#### [Work to complete]
Output the data below in full, character for character.

#### [Input data]
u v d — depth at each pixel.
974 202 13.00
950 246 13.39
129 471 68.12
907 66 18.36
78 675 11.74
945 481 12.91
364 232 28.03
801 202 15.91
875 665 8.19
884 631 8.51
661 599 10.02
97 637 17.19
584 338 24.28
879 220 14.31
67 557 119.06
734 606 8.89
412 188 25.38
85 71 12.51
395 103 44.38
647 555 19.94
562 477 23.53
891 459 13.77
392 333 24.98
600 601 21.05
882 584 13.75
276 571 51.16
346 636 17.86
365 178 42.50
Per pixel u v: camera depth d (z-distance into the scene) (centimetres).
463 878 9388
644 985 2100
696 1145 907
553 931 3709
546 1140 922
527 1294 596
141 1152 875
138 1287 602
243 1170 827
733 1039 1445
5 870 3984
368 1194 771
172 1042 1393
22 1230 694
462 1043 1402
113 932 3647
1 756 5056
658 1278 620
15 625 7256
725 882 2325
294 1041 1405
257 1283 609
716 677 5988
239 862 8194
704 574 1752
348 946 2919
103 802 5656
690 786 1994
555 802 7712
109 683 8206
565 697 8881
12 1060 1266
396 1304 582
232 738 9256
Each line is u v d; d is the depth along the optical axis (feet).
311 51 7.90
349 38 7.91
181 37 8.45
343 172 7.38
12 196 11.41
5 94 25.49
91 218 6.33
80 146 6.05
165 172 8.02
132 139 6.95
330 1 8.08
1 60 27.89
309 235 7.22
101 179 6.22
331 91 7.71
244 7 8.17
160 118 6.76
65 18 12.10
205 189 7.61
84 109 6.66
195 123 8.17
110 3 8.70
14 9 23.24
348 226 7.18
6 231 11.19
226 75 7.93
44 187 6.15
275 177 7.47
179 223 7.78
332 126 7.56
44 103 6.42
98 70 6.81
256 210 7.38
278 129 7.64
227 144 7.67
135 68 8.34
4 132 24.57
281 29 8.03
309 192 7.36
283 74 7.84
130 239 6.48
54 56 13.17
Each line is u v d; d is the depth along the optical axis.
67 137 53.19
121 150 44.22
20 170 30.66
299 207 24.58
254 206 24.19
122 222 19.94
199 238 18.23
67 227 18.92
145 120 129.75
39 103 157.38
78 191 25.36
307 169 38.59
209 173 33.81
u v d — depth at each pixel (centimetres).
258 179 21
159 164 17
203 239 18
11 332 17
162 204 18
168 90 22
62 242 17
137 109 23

#### [Exercise response]
u v d — depth at each pixel.
974 202 13.00
950 246 13.39
129 471 68.12
907 66 18.36
78 675 11.74
945 481 12.91
364 232 28.03
801 202 15.91
875 665 8.19
884 631 8.51
661 599 10.02
97 637 17.19
584 338 24.28
879 220 14.31
67 557 119.06
734 606 8.89
412 188 25.38
85 71 12.51
395 103 44.38
647 555 19.94
562 477 23.53
891 459 13.77
392 333 24.98
600 601 21.05
882 584 13.75
276 571 51.16
346 636 17.86
365 178 42.50
Per pixel u v: camera depth d (z-distance into the scene) (centimetres).
463 878 9388
644 985 2100
696 1145 907
553 931 3709
546 1140 922
527 1294 596
141 1152 875
138 1287 602
243 1170 827
733 1039 1445
5 870 3984
368 1194 771
172 1042 1393
22 1230 694
462 1043 1402
113 932 3647
1 756 5056
658 1278 620
15 625 7256
725 882 2325
294 1041 1405
257 1283 609
716 677 5988
239 862 8194
704 574 1752
348 946 2919
103 802 5656
690 786 1994
555 802 7712
109 683 8206
565 697 8881
12 1060 1266
396 1304 582
232 738 9256
Each line is u v d; d is the depth along the optical axis (feet).
311 51 7.90
349 38 7.91
181 37 8.45
343 172 7.38
12 196 11.41
5 94 25.49
91 218 6.33
80 146 6.05
165 172 8.02
132 139 6.95
330 1 8.08
1 60 27.89
309 235 7.22
101 179 6.22
331 91 7.71
244 7 8.17
160 118 6.76
65 18 12.10
205 189 7.61
84 109 6.66
195 123 8.17
110 3 8.70
14 9 23.24
348 226 7.18
6 231 11.19
226 75 7.93
44 187 6.15
275 177 7.47
179 223 7.78
332 126 7.56
44 103 6.42
98 70 6.81
256 210 7.38
278 129 7.64
227 144 7.67
135 68 8.34
4 132 24.57
281 29 8.03
309 192 7.36
283 74 7.84
130 239 6.48
54 56 13.17
Each line is u v d; d is the depth along the optical axis.
67 137 53.19
121 150 44.22
20 170 30.66
299 207 24.58
254 206 24.19
122 222 19.94
199 238 18.23
67 227 18.92
145 120 129.75
39 103 157.38
78 191 25.36
307 169 38.59
209 173 33.81
u v d — depth at each pixel (centimetres).
258 179 21
159 164 17
203 239 18
11 332 17
162 204 18
168 90 22
62 242 17
137 109 23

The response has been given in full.